Can America Meet the Multiplying Mental Health Care Needs of an Aging Populace?

Article excerpt

As we anticipate the proportion of adults ages 65 and older growing from 12.4% in 2000 to 20% by 2030, the number of older adults with mental illness is expected to double to 15 million. This growing number of oldest-old adults with mental health needs will exacerbate the current shortfall of healthcare providers who have geriatric mental health expertise, raising critical questions about who will care for elders' psychosocial and mental health needs.

The shortage of geriatric social workers was recognized as early as 1987, when it was predicted that 60,000 to 70,000 geriatric social workers would be required to meet older adults' needs by 2020, a projection documented again in 2004. Yet less than 10% of that projection is currently available.

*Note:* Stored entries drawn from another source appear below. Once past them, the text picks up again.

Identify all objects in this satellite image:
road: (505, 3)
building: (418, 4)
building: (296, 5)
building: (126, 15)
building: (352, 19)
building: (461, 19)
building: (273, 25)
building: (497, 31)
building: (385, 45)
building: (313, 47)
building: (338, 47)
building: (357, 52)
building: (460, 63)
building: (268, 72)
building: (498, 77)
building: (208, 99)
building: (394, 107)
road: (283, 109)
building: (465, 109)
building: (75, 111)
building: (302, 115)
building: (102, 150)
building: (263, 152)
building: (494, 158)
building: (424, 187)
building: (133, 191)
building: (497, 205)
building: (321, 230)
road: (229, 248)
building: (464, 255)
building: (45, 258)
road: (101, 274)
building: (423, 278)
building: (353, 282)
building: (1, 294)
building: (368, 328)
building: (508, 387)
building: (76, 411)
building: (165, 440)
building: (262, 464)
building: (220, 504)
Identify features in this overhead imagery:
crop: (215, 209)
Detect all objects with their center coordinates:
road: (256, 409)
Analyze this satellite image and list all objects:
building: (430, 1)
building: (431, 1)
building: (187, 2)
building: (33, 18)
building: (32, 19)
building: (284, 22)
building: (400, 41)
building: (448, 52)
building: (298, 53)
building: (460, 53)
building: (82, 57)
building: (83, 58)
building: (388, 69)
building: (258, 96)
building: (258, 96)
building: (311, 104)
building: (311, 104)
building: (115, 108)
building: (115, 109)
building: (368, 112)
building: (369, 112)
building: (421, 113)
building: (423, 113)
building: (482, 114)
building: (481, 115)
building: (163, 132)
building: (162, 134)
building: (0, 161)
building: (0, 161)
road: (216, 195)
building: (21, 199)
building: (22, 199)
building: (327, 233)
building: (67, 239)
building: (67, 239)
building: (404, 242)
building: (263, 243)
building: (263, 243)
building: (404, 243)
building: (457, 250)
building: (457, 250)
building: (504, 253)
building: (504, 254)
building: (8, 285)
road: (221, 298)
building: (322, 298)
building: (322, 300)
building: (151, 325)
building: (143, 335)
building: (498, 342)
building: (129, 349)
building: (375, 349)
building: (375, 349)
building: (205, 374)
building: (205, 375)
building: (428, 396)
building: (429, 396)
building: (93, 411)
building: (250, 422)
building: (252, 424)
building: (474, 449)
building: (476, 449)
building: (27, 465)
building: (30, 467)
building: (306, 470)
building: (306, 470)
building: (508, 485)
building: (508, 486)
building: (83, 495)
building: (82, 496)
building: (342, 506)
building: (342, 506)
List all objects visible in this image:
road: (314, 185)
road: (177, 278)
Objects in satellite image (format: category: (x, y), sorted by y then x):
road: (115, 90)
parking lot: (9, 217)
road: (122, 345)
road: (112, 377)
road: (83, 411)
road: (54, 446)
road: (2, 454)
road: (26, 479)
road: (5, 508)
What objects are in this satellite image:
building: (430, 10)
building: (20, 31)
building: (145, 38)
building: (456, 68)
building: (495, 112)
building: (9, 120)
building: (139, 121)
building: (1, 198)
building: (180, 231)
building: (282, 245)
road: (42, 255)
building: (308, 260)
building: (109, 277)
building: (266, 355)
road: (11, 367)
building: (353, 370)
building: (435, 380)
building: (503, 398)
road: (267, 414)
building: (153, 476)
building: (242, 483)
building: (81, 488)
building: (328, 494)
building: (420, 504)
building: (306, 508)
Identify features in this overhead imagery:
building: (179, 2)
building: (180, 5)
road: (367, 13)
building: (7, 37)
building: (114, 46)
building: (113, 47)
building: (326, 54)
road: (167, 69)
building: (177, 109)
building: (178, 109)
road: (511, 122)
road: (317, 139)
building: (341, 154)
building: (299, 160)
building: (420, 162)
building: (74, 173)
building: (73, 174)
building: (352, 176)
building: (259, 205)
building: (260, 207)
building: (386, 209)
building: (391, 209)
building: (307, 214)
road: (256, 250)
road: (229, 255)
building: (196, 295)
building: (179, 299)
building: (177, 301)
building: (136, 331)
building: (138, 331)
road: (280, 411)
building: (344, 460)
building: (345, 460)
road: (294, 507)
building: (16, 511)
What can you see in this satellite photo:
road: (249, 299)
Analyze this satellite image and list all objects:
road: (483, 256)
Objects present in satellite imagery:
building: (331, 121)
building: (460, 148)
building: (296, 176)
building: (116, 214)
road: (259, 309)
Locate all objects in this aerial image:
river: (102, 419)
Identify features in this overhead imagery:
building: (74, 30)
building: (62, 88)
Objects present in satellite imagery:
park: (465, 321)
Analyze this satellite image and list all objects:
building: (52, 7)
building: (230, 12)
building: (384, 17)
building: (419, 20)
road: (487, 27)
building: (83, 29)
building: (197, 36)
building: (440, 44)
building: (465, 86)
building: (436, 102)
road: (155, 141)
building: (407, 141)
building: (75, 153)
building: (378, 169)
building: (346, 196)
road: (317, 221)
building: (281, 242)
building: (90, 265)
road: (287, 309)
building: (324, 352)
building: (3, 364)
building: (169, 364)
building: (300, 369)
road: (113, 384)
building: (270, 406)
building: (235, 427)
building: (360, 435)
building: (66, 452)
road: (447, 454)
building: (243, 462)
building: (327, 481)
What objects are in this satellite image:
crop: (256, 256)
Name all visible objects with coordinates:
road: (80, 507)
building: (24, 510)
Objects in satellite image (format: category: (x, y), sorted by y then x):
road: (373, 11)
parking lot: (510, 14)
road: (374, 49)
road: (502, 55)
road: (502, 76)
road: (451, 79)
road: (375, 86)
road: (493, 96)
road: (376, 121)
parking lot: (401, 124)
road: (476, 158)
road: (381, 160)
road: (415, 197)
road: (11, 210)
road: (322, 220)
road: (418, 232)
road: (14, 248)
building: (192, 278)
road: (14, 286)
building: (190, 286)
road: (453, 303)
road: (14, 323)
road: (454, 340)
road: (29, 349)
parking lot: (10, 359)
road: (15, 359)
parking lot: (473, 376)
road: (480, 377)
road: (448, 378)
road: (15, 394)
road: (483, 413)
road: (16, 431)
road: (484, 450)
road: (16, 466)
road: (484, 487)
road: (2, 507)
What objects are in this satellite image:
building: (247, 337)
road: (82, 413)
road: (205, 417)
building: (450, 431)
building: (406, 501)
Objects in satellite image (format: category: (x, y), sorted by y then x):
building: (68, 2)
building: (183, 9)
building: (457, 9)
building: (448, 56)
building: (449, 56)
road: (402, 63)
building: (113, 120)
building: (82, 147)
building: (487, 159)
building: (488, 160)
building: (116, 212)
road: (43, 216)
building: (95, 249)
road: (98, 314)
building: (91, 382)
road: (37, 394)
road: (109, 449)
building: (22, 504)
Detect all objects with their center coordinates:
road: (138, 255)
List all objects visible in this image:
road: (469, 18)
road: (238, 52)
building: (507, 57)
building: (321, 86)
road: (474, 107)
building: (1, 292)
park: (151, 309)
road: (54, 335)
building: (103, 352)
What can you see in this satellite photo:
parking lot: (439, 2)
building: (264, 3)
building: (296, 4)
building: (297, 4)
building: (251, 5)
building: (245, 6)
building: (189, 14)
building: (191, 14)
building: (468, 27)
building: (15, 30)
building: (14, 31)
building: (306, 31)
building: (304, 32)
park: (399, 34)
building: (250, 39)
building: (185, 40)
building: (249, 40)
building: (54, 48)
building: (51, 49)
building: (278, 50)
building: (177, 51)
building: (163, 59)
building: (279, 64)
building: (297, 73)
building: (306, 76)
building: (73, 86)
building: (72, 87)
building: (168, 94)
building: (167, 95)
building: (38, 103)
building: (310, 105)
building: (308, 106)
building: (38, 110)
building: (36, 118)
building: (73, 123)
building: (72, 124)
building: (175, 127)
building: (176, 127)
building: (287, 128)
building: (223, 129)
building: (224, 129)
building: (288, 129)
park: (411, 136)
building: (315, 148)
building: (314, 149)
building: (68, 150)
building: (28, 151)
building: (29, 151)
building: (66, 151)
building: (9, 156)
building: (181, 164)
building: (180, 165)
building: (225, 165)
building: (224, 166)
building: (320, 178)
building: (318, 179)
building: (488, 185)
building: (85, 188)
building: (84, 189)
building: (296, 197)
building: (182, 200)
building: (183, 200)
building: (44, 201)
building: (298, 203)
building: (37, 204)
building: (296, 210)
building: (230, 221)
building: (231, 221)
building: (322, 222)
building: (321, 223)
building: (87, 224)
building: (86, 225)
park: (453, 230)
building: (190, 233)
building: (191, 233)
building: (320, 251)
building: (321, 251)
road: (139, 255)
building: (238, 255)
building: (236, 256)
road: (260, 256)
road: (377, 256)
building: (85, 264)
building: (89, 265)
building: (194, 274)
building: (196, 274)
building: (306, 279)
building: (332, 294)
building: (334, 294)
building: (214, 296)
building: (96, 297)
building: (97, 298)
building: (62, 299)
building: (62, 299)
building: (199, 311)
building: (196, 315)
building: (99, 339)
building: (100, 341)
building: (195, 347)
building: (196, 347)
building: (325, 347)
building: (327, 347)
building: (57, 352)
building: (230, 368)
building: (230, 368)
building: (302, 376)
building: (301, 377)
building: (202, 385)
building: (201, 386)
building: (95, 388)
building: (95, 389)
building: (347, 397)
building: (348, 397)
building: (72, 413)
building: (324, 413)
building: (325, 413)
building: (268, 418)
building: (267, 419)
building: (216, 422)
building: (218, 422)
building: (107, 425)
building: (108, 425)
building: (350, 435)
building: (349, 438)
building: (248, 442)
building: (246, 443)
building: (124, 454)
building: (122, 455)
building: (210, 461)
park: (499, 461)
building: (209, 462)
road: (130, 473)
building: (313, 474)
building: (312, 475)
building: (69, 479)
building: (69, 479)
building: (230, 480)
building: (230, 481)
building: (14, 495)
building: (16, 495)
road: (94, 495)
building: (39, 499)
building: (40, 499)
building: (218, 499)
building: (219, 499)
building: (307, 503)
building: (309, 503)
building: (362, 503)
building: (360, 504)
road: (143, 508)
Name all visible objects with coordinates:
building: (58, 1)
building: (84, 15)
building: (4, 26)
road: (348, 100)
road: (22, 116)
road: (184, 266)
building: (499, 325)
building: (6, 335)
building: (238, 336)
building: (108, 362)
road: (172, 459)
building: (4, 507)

The demand for geriatric social workers will increase 45% by 2015, faster than the average of all other occupations. Geriatric social work ranks as one of the top 20 careers in terms of growth potential. Despite the promising job market, recruiting social workers to geriatrics remains a challenge for the majority of social-work programs nationally.


Such recruitment challenges are intensified by the increasing gap between supply and demand of geriatric social workers. In fact, recent graduates are less likely to work in aging than those who graduated in the 1970s.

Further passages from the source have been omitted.